(Saved entries)
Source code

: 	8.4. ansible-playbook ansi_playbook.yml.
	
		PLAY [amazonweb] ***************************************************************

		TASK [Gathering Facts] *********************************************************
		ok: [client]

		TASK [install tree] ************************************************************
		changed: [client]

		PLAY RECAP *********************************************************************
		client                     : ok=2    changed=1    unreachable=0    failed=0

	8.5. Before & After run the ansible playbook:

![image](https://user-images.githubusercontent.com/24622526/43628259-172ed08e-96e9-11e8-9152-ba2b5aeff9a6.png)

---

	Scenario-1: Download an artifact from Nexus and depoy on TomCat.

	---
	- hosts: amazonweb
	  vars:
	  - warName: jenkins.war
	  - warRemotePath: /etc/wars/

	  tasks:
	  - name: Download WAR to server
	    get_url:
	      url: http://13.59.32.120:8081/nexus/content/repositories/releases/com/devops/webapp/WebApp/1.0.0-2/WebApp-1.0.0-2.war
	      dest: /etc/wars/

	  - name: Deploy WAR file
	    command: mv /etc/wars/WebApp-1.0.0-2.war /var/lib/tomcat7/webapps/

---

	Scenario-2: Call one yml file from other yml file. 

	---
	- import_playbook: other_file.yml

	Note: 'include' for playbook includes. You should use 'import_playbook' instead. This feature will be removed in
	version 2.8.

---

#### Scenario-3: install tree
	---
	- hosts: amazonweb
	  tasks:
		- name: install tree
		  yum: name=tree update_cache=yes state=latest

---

EXERCISE DESCRIPTION |
Could every entry above be printed again, word for word?

OUTPUT OF THE TASK |
Source code

: 	8.4. ansible-playbook ansi_playbook.yml.
	
		PLAY [amazonweb] ***************************************************************

		TASK [Gathering Facts] *********************************************************
		ok: [client]

		TASK [install tree] ************************************************************
		changed: [client]

		PLAY RECAP *********************************************************************
		client                     : ok=2    changed=1    unreachable=0    failed=0

	8.5. Before & After run the ansible playbook:

![image](https://user-images.githubusercontent.com/24622526/43628259-172ed08e-96e9-11e8-9152-ba2b5aeff9a6.png)

---

	Scenario-1: Download an artifact from Nexus and depoy on TomCat.

	---
	- hosts: amazonweb
	  vars:
	  - warName: jenkins.war
	  - warRemotePath: /etc/wars/

	  tasks:
	  - name: Download WAR to server
	    get_url:
	      url: http://13.59.32.120:8081/nexus/content/repositories/releases/com/devops/webapp/WebApp/1.0.0-2/WebApp-1.0.0-2.war
	      dest: /etc/wars/

	  - name: Deploy WAR file
	    command: mv /etc/wars/WebApp-1.0.0-2.war /var/lib/tomcat7/webapps/

---

	Scenario-2: Call one yml file from other yml file. 

	---
	- import_playbook: other_file.yml

	Note: 'include' for playbook includes. You should use 'import_playbook' instead. This feature will be removed in
	version 2.8.

---

#### Scenario-3: install tree
	---
	- hosts: amazonweb
	  tasks:
		- name: install tree
		  yum: name=tree update_cache=yes state=latest

---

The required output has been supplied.